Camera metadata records
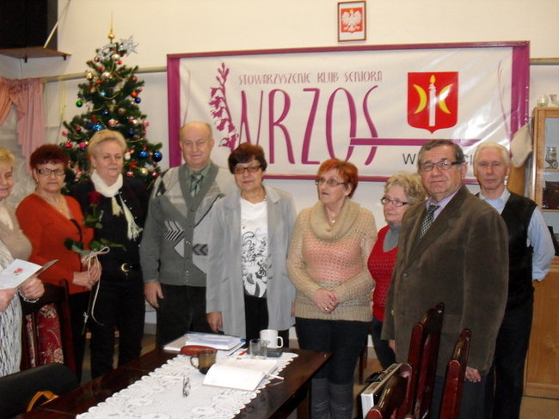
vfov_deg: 37.7
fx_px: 614
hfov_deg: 49.0
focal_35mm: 38
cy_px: 210
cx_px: 280
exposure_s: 1/45
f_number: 2.8
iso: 200
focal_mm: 6.3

Task details: Pictures aside, repeat every entry exactly as written.

Response box:
vfov_deg: 37.7
fx_px: 614
hfov_deg: 49.0
focal_35mm: 38
cy_px: 210
cx_px: 280
exposure_s: 1/45
f_number: 2.8
iso: 200
focal_mm: 6.3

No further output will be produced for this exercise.